_Instruction_.
Copy out the stretch of the items below from the line containing "方法一:树状数组+二分，单次操作 o(log2n)" through the line containing "维护区间信息通用数据结构，长处是范围修改", with both of those lines included, keeping every character unchanged.

_Records to process_.

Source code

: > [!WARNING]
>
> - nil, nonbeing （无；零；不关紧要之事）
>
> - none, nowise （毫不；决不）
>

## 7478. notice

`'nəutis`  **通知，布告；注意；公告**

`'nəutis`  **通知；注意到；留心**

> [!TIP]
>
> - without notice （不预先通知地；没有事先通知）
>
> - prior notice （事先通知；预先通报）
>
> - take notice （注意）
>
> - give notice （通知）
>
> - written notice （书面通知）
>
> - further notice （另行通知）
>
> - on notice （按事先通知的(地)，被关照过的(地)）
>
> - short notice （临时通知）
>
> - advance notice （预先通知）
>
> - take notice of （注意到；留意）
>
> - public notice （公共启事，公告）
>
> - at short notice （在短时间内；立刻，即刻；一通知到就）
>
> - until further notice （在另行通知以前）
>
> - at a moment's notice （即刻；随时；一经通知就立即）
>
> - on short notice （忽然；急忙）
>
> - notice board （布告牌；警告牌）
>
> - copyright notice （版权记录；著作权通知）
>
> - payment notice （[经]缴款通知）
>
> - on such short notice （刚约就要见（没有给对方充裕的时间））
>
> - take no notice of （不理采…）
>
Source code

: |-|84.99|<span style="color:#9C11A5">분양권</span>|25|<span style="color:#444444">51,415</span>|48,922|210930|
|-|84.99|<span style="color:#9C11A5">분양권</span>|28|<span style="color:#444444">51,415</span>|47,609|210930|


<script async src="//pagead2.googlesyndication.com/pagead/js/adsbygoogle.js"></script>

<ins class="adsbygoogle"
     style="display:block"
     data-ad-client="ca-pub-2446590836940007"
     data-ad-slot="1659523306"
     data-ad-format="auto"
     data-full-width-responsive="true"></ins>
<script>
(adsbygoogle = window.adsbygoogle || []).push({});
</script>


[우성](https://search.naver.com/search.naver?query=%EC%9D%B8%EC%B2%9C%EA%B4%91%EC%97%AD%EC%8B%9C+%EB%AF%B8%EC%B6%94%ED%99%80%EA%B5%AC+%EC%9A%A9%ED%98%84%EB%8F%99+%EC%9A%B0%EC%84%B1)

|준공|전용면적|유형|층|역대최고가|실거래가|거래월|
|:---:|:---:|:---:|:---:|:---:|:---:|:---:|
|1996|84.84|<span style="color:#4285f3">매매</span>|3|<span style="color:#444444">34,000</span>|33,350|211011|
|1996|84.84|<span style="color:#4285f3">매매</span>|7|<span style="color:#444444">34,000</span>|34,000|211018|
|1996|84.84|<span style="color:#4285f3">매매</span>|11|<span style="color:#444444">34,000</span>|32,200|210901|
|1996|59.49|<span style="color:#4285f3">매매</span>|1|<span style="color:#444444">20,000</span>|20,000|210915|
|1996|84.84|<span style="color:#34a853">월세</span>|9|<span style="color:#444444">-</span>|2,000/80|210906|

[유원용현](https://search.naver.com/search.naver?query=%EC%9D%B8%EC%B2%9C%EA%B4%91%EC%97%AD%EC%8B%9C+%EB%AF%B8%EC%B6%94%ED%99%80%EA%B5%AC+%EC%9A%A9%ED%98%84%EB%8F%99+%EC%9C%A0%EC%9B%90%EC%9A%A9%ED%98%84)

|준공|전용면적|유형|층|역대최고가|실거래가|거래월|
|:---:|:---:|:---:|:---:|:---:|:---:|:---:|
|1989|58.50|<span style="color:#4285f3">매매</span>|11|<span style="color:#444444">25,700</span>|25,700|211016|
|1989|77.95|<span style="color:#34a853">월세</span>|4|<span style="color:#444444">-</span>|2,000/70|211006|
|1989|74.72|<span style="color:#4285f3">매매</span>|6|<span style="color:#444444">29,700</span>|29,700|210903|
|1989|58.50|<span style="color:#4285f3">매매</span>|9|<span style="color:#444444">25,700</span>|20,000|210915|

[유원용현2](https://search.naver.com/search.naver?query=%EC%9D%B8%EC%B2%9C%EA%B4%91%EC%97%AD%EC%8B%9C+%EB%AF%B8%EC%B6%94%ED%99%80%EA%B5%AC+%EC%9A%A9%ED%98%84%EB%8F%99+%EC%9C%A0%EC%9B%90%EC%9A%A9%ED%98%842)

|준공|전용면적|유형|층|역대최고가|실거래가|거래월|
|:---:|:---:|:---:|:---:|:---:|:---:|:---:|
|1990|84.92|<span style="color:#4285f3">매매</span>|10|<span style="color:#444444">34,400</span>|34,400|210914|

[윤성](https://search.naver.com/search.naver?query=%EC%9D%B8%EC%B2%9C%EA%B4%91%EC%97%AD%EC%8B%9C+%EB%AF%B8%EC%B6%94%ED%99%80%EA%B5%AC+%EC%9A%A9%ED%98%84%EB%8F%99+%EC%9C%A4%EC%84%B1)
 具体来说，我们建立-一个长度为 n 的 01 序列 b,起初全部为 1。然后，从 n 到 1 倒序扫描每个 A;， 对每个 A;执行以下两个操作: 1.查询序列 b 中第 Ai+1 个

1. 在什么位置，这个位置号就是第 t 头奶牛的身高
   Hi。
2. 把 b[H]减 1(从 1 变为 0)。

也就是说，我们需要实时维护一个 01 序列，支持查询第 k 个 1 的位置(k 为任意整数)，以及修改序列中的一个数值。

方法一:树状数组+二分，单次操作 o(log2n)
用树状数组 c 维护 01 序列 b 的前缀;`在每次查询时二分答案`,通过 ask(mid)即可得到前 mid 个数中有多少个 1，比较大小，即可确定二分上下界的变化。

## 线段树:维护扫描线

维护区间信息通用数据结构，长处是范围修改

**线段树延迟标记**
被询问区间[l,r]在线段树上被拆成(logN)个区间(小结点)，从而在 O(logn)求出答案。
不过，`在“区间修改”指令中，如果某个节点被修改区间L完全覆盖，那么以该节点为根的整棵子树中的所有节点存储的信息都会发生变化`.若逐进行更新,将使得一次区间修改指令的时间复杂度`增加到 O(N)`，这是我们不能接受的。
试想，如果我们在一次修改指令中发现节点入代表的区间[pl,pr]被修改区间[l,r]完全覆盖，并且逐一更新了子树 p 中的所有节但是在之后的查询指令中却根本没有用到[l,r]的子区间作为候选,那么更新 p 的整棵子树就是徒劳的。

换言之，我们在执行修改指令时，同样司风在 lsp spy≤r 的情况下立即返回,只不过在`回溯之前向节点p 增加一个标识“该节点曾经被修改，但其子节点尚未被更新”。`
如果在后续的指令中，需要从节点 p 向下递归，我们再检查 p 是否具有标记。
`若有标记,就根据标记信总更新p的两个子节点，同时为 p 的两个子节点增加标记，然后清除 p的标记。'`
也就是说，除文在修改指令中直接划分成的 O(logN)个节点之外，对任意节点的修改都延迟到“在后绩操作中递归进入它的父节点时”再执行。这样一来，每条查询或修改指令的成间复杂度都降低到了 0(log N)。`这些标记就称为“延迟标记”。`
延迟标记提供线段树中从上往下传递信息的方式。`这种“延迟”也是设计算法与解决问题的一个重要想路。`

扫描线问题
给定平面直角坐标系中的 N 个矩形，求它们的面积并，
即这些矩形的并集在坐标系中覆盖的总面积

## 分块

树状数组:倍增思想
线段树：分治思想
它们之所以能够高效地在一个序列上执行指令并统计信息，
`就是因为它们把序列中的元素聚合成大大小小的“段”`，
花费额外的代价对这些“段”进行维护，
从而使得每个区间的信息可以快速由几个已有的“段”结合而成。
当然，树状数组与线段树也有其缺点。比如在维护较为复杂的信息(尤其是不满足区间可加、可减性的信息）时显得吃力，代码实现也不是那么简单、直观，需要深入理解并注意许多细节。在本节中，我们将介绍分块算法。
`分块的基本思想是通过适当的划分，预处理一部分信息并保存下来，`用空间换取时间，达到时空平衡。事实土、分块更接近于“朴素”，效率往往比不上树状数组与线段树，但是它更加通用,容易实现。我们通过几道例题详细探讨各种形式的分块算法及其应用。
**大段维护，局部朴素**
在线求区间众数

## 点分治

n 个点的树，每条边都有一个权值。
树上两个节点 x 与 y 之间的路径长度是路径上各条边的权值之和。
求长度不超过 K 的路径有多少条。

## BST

_Answer to the problem_.
方法一:树状数组+二分，单次操作 o(log2n)
用树状数组 c 维护 01 序列 b 的前缀;`在每次查询时二分答案`,通过 ask(mid)即可得到前 mid 个数中有多少个 1，比较大小，即可确定二分上下界的变化。

## 线段树:维护扫描线

维护区间信息通用数据结构，长处是范围修改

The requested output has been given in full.